Когда еще мальчонкой я увидел впервые диапозитивы (виды всяких церквей), которые показывали нам священники, меня поразила не столько техническая сторона дела, сколько способность этих картинок воссоздавать и преображать действительность.
Когда я задумал фильм «Джульетта и духи», единственно разумным ключом мне представлялась необузданная фантазия, этакая легкая игра, позволяющая где-то на что-то намекнуть, где-то что-то недоговорить. Фильм о снах нельзя делать абстрактно, оставляя в стороне личность того, кто эти сны видит. Точно так же я не мог бы сделать в абстрактной манере фильм о мире магии. А мир «Джульетты» — это, конечно же, мир магии, отвечающий некоторым особенностям моего сугубо личного восприятия действительности, всегда, однако, оставляющего достаточно места для юмора. В сказках правда прячется, предстает в туманной, запутанной форме, а то и вовсе куда-то исчезает. Сказка всегда так жестока: стремясь придать некоторым истинам гуманный характер, она прибегает к столь абстрактной, к столь откровенно символической форме, что истины эти больше до тебя не доходят, а если и доходят, то воспринимаются уже как безнадежно банальные.

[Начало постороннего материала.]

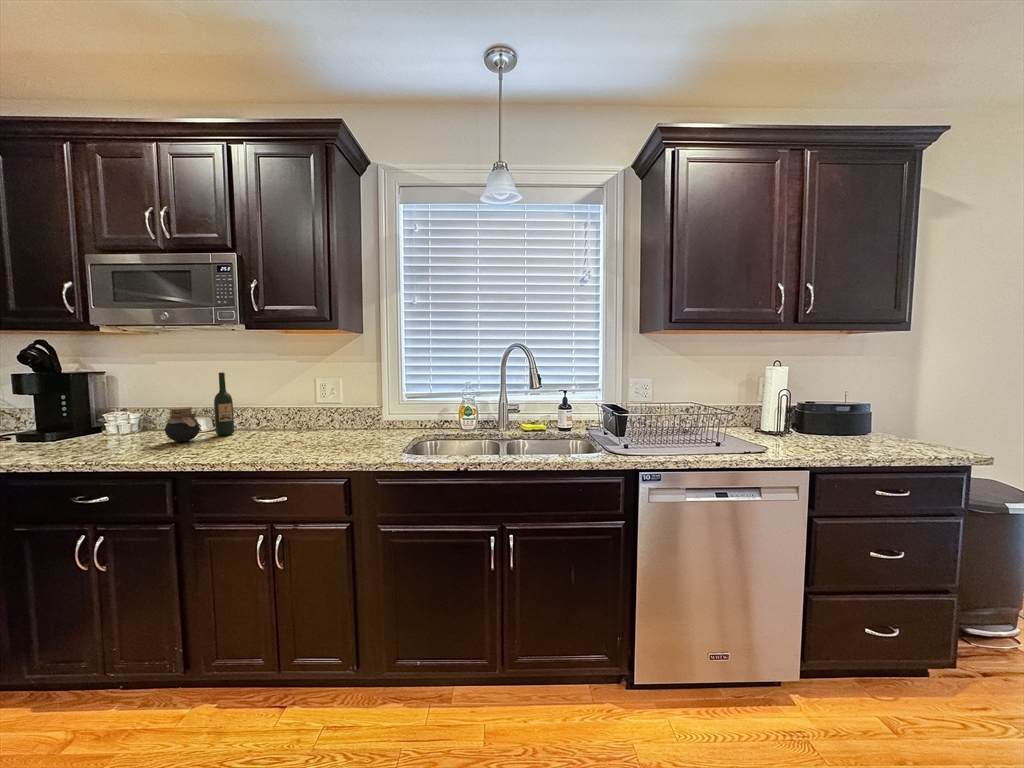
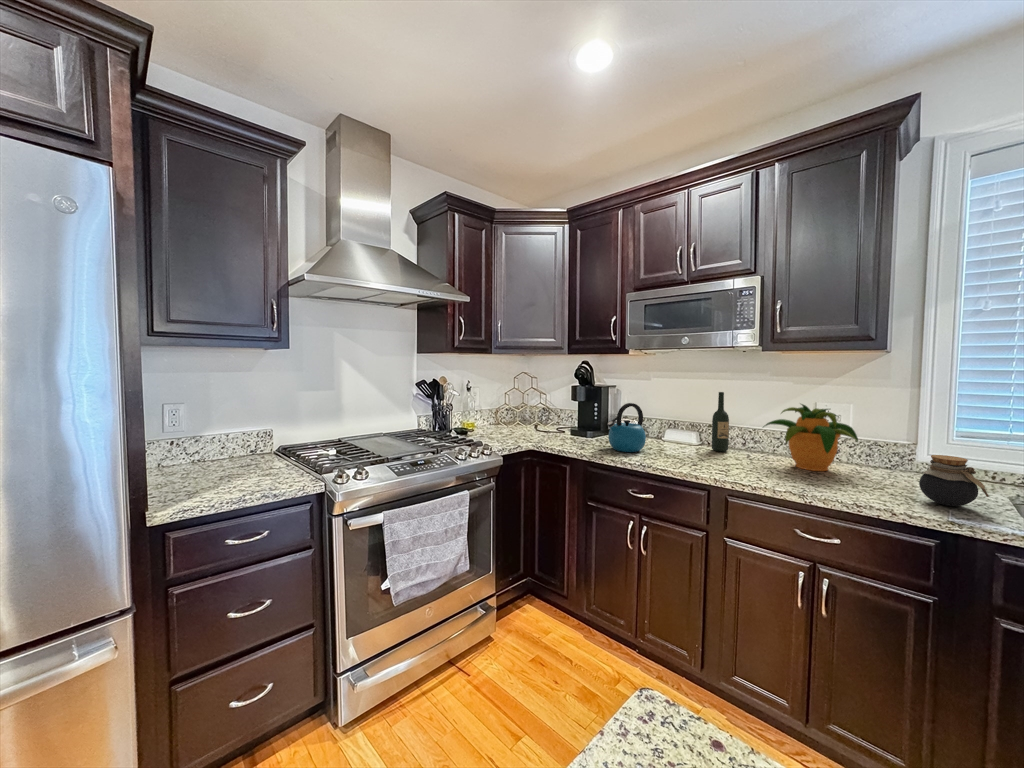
potted plant: none [257,379,337,440] -> present [763,404,858,471]
kettle: none [50,391,121,453] -> present [607,403,646,452]
jar: present [165,407,202,442] -> present [919,455,989,506]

«Джульетта и духи» — мой первый настоящий цветной фильм. Я бы хотел поговорить немного о цвете. Мне уже однажды пришлось снимать цветной эпизод для картины «Боккаччо, 70», но тогда я не очень задумывался над проблемой цвета; речь шла главным образом о внешней стороне дела, о требовании, диктовавшемся фильмом в целом (просто все остальные эпизоды были цветными), и мне пришлось подчиниться необходимости сохранения единства стиля, до которого мне, в общем-то, дела было мало. Что же касается «Джульетты и духов», то здесь вопрос о цвете впервые обернулся для меня проблемой выразительности — уже начальные кадры фильма представлялись мне в цвете; сама история, ее структура, пронизывающее ее чувство определяются и живут исключительно благодаря цвету, а потому только цвет и может показать их, раскрыть, выразить.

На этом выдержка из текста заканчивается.